Dans la vallée du M’Zab les populations Mozabites sont victimes d’un déchaînement de violence génocidaire. Elles sont ciblées pour cause de leur condition sociale, de leur rite confessionnel et de leur appartenance culturelle et linguistique. Populations Amazighs, investies dans le commerce, la petite et moyenne entreprise, de rite Ibadite, elles vivent leur particularisme dans le repli par rapport au reste de la société algérienne peu éduquée à l’acceptation de la différence et de diversité.
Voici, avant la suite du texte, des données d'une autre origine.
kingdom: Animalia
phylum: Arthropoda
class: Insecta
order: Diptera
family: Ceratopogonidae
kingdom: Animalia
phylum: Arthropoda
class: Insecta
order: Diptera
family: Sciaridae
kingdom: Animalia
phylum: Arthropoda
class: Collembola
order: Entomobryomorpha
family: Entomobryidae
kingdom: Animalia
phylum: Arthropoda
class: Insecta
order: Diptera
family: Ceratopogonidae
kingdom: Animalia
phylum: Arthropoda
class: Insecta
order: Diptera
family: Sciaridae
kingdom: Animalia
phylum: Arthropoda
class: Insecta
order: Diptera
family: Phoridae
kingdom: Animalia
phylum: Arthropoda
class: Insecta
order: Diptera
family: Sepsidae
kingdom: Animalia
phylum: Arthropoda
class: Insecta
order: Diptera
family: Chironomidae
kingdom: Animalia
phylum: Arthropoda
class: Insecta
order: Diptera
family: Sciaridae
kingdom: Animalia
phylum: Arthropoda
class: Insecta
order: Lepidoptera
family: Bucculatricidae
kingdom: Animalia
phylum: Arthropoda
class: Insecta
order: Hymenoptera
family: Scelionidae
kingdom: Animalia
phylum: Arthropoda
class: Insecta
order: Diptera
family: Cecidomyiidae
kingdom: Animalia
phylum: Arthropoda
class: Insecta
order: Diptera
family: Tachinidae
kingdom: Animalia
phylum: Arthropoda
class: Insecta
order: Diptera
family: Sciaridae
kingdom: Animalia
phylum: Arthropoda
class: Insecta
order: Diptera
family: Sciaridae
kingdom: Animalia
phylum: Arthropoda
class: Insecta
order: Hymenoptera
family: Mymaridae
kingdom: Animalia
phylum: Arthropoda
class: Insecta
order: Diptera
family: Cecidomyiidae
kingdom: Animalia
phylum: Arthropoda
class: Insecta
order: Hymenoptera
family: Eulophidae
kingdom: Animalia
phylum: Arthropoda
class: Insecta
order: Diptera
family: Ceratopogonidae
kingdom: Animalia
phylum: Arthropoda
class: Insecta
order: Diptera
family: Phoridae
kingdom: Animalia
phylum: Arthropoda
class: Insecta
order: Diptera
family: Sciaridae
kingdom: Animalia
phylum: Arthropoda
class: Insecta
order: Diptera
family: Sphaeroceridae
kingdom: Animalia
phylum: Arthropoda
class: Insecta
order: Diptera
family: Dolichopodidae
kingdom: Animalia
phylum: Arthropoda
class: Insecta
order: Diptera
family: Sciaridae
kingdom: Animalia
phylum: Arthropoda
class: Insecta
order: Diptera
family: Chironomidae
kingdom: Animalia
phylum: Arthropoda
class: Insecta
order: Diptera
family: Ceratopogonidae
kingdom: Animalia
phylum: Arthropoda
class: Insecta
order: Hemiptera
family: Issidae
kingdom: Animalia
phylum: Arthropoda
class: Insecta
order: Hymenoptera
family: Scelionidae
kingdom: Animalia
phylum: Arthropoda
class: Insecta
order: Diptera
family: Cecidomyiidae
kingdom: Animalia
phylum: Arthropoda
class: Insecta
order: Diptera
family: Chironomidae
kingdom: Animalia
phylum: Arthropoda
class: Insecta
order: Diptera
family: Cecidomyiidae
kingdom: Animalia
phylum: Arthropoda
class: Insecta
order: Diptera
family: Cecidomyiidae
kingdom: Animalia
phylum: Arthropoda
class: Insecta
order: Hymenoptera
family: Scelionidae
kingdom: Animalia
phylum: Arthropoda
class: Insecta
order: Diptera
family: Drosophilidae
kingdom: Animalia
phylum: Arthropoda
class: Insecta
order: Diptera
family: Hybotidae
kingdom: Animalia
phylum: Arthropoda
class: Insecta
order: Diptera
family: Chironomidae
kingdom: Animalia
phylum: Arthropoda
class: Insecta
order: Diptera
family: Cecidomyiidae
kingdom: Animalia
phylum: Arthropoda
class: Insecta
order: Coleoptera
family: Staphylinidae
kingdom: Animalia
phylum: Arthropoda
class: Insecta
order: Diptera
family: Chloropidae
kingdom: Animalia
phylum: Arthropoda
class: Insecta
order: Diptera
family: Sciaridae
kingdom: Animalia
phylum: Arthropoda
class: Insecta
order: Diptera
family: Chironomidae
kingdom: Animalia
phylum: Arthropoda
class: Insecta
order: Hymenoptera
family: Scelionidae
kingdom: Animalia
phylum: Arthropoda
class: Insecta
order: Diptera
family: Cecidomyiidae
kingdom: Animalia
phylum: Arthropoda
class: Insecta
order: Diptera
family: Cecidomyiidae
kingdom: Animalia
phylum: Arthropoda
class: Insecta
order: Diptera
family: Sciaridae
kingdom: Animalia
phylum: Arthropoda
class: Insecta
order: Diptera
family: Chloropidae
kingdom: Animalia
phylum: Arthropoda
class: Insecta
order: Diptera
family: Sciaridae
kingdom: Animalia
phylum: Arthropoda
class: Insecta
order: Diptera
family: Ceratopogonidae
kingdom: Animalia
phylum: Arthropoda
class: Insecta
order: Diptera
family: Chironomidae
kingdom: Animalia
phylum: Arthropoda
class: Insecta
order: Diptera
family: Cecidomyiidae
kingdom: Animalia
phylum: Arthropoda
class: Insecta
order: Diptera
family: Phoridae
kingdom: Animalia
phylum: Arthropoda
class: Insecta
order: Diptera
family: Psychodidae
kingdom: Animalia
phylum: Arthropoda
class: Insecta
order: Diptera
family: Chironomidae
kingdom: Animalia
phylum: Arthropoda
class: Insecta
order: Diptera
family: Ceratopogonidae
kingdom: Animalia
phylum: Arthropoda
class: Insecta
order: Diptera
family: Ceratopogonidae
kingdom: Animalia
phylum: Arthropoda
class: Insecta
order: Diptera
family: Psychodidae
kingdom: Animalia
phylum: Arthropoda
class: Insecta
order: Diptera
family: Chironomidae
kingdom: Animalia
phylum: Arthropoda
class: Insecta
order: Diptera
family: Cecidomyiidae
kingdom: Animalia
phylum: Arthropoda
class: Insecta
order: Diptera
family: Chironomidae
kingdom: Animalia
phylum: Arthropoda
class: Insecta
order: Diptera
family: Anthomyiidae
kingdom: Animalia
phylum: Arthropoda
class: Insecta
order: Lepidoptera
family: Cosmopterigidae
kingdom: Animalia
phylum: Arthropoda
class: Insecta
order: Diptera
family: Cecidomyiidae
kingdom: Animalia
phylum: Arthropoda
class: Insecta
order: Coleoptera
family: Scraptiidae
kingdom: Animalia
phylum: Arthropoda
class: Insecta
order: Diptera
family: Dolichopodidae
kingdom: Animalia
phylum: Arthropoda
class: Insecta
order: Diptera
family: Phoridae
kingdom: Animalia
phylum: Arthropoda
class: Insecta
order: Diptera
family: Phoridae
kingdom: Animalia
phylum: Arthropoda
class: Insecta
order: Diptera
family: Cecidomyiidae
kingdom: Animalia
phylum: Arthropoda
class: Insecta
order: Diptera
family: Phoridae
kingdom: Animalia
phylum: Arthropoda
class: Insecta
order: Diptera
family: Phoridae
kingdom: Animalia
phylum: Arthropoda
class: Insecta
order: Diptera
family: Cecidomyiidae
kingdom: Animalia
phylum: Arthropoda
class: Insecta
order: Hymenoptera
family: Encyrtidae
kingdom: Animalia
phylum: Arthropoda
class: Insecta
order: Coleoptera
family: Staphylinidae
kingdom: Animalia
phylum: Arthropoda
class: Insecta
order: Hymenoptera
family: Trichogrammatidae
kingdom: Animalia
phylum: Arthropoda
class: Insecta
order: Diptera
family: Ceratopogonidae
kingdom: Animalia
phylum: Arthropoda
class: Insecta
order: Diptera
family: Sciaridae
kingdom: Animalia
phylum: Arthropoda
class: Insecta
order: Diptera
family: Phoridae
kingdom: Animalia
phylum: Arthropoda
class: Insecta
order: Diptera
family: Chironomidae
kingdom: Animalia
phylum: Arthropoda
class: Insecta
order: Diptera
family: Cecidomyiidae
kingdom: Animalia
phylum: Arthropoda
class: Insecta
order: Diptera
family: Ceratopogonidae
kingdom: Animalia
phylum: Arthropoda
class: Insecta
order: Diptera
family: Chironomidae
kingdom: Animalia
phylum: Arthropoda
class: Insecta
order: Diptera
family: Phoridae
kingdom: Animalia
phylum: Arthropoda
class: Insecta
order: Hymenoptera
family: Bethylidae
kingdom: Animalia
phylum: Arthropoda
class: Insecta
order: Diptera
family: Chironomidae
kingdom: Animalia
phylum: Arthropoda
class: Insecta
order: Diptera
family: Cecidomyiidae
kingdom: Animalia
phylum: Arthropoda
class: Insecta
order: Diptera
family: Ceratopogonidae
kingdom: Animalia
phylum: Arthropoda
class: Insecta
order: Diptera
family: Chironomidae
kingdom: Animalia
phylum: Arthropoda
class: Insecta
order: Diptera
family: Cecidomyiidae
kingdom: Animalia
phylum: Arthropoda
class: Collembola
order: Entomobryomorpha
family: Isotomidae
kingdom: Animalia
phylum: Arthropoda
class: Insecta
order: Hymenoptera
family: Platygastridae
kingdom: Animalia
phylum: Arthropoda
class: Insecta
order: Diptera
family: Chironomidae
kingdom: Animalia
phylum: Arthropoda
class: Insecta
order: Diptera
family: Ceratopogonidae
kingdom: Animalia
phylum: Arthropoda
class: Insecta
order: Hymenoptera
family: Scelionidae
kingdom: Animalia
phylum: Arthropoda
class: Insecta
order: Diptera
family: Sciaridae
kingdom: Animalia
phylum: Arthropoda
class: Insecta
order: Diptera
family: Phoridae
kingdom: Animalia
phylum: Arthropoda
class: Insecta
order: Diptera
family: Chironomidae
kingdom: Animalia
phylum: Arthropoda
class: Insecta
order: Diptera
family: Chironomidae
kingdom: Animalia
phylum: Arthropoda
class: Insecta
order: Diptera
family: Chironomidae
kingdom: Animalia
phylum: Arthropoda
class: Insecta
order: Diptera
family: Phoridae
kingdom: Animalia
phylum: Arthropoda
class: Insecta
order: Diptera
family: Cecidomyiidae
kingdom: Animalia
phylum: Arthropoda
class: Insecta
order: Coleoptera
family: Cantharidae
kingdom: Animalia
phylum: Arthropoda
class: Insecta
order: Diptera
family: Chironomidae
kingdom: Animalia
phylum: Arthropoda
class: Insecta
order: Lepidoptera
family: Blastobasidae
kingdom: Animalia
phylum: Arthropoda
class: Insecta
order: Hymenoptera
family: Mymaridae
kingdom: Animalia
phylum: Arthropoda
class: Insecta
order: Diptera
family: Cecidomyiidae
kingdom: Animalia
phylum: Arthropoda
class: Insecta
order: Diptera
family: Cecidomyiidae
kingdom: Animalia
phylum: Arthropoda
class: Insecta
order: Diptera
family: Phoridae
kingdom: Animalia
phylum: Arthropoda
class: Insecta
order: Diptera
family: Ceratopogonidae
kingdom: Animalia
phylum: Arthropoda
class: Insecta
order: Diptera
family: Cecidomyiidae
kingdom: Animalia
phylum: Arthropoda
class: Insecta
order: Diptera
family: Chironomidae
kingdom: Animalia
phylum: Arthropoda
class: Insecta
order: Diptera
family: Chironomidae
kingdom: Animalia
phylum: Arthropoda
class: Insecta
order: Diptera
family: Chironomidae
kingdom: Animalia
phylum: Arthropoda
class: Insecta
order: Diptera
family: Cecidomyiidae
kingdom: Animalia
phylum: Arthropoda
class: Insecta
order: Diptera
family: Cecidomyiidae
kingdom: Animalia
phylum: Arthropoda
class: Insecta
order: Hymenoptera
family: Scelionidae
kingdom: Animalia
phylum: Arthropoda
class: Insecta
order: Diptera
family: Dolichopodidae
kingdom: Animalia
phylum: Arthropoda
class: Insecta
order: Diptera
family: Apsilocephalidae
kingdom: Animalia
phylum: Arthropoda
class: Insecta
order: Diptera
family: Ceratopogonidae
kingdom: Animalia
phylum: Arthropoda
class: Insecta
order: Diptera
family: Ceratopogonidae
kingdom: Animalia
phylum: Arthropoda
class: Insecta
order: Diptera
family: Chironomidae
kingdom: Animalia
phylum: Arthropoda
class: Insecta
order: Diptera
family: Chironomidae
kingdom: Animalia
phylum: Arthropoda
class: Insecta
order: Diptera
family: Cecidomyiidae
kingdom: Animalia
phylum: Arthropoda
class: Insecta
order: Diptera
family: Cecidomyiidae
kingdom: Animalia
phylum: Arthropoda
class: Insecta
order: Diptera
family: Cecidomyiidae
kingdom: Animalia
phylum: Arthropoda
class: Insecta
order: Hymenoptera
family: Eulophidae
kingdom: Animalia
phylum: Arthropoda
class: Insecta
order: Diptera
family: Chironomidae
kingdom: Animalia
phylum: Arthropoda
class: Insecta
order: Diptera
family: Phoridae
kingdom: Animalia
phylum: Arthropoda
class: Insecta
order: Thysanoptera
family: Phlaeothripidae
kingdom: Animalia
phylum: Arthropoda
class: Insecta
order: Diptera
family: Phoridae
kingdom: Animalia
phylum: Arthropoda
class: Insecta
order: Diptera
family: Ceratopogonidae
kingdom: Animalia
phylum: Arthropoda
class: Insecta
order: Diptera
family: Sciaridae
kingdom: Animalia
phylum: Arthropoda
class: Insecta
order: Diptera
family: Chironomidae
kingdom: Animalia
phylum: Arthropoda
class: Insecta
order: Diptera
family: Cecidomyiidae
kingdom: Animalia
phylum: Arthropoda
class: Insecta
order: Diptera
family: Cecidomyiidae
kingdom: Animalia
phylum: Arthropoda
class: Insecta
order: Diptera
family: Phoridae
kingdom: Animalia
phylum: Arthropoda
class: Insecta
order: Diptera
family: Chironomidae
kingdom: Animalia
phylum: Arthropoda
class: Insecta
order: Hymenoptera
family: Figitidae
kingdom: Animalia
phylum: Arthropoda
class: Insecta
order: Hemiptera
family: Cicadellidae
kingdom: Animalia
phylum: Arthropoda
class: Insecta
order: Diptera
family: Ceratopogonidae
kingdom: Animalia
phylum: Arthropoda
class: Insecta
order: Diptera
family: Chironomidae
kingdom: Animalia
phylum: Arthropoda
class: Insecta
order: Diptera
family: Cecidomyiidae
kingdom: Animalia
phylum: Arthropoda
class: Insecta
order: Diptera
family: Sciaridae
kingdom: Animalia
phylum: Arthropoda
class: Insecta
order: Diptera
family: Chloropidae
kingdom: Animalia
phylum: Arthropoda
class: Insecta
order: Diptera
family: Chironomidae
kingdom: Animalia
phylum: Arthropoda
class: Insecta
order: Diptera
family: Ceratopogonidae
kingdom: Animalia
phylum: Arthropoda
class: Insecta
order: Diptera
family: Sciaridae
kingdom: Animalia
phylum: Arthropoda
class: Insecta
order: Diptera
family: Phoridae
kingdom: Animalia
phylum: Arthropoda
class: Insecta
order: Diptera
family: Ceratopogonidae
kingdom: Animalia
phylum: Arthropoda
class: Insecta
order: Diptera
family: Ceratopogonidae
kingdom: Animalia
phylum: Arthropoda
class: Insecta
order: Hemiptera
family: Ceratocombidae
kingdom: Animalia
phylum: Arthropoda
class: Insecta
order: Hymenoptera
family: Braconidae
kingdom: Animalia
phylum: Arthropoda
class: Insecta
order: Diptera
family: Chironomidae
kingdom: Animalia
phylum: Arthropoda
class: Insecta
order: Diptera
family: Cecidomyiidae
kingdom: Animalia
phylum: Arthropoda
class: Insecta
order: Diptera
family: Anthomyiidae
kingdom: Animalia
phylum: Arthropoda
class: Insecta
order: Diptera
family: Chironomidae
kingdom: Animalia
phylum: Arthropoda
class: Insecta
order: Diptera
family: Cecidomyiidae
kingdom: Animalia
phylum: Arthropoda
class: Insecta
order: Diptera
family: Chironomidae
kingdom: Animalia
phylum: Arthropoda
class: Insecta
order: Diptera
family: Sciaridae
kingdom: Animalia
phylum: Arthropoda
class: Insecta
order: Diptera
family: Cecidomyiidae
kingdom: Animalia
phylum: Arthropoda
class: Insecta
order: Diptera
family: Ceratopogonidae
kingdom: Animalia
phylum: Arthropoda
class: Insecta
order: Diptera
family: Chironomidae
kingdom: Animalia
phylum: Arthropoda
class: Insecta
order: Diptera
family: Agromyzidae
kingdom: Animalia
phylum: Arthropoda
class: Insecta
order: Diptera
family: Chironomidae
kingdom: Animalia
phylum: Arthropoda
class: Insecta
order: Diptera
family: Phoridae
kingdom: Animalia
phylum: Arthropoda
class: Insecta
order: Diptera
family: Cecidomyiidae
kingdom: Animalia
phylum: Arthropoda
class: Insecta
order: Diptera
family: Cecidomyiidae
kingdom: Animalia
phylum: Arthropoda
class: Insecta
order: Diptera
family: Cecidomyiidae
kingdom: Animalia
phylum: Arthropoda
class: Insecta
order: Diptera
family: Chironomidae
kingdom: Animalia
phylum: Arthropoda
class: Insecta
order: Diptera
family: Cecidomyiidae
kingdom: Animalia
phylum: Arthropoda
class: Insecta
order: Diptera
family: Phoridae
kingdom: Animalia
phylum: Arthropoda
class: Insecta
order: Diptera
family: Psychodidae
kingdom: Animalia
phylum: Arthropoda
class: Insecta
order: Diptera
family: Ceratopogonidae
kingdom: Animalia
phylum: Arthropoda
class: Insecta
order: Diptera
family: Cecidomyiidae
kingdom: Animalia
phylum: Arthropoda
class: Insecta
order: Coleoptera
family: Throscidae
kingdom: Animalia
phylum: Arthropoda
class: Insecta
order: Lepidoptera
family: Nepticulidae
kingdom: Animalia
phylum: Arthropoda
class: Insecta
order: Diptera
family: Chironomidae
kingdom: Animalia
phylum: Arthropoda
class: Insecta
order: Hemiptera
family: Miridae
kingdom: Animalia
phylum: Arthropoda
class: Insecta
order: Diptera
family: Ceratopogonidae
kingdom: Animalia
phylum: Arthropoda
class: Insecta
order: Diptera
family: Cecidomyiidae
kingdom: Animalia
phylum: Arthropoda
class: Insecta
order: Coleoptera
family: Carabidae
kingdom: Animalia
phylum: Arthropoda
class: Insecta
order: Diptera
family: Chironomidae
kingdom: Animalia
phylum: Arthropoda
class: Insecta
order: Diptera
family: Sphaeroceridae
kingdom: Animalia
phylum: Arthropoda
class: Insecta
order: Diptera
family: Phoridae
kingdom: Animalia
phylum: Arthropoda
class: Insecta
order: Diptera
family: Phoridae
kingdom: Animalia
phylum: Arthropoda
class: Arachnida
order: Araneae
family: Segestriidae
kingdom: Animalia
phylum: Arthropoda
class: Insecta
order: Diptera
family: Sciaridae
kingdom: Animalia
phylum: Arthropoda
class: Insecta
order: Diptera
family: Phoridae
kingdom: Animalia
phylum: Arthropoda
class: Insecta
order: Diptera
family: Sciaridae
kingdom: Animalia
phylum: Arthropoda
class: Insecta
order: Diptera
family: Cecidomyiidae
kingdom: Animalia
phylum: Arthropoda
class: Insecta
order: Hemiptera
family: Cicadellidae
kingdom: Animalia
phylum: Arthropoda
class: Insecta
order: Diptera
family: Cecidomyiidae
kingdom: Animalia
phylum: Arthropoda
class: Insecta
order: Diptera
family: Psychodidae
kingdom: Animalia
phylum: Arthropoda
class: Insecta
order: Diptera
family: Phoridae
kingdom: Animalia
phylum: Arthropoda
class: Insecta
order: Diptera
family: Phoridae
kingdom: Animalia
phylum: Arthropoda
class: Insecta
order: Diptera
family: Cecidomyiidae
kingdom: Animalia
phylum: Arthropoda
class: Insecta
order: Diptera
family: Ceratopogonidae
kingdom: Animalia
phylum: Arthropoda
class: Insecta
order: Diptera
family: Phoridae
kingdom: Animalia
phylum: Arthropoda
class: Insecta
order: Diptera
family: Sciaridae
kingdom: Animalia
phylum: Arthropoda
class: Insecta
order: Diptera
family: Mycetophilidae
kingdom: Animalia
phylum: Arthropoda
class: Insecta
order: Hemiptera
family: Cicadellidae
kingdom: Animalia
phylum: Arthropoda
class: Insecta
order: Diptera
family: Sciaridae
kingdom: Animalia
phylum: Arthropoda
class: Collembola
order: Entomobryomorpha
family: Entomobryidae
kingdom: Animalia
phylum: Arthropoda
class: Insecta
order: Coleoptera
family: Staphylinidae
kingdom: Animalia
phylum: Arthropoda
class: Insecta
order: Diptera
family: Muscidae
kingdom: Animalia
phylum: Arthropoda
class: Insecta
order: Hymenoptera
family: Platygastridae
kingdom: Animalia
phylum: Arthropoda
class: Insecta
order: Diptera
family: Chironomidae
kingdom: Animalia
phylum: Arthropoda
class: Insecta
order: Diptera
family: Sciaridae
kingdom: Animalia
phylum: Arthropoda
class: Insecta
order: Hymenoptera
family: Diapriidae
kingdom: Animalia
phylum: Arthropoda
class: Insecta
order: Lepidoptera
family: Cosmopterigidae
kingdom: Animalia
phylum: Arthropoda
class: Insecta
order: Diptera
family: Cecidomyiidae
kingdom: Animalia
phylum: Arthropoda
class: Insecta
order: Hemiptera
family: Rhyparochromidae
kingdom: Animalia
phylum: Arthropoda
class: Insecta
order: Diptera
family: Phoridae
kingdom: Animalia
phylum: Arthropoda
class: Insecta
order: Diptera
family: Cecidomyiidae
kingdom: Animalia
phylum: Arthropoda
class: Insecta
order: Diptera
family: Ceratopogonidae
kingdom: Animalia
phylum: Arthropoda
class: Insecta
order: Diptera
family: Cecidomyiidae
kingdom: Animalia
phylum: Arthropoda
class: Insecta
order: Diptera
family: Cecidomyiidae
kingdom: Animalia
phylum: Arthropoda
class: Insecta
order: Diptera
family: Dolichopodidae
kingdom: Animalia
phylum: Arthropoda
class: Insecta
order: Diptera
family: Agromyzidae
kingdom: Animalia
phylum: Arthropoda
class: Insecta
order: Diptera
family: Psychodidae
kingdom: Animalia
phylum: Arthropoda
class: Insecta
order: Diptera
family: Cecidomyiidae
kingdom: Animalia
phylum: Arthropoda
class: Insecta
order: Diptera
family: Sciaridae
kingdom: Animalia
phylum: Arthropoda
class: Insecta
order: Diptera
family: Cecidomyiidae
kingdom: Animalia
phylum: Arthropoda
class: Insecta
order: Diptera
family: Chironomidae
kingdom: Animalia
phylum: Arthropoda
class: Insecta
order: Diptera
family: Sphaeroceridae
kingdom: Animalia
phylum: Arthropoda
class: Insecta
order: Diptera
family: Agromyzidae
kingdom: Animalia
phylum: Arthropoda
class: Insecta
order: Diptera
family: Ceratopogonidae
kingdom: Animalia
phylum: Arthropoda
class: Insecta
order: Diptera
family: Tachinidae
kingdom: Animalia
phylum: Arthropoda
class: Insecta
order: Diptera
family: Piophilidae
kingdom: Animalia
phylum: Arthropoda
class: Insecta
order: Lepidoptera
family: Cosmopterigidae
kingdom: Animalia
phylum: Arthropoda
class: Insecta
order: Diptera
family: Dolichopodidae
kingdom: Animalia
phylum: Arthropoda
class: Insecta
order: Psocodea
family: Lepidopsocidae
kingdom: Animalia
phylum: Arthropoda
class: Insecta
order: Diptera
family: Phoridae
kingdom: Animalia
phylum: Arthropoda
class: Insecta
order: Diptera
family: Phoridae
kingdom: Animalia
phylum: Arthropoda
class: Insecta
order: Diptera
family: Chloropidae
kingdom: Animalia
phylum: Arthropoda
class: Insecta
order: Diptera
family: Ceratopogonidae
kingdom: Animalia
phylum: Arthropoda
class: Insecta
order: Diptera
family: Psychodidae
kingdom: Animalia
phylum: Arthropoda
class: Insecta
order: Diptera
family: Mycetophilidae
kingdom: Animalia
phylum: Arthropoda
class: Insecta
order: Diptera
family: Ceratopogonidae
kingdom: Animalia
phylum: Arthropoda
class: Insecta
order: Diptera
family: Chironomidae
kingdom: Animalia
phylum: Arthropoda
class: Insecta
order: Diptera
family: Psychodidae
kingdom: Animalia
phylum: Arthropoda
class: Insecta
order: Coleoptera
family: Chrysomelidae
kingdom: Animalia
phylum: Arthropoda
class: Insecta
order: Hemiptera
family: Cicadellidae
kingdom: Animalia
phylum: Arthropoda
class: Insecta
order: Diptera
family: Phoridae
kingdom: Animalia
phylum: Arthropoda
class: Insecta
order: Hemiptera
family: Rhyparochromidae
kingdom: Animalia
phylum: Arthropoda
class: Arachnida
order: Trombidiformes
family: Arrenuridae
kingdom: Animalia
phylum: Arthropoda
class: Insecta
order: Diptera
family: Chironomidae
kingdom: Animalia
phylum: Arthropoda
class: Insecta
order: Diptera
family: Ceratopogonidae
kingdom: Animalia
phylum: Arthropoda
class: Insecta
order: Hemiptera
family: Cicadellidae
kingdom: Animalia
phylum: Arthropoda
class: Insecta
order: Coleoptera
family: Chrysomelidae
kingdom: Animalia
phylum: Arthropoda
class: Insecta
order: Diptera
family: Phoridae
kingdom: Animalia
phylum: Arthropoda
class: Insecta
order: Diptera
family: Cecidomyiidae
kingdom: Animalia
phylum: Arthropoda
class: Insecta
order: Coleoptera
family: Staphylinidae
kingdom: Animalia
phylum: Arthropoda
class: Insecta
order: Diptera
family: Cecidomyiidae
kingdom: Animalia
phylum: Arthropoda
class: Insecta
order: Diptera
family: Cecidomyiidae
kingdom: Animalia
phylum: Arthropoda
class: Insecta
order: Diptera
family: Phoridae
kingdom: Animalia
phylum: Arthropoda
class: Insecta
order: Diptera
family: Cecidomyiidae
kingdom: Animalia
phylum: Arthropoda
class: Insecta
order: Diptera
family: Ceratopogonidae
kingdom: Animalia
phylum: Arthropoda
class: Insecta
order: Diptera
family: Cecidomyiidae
Dans ce contexte général, le Dr Kamel-Eddine Fekhar exprime une opinion radicale qui prône une autonomisation de la région par rapport au pouvoir centrale. Face à la violence subie par les siens et devant la passivité, sinon le parti pris, des autorités censées assurer la sécurité des biens et des personnes ce militant des droits de l’homme croit que seule une protection internationale peut mettre un terme à la violence génocidaire qui s’abat sur les Mozabites. Les autorités d’Alger ne lui pardonnent pas cet affront.
Dans la vallée du M’zab des criminels, des assassins, issus en grande partie du milieu des terroristes islamistes, « repentis » et pardonnés de la concorde Bouteflikienne, sévissent en toute impunité, alors qu’un homme et ses camarades croupissent en prison parce qu’ils ont transgressé, à tort ou à raison, les lignes implicites de la « bienpensance » du système et de ses élites.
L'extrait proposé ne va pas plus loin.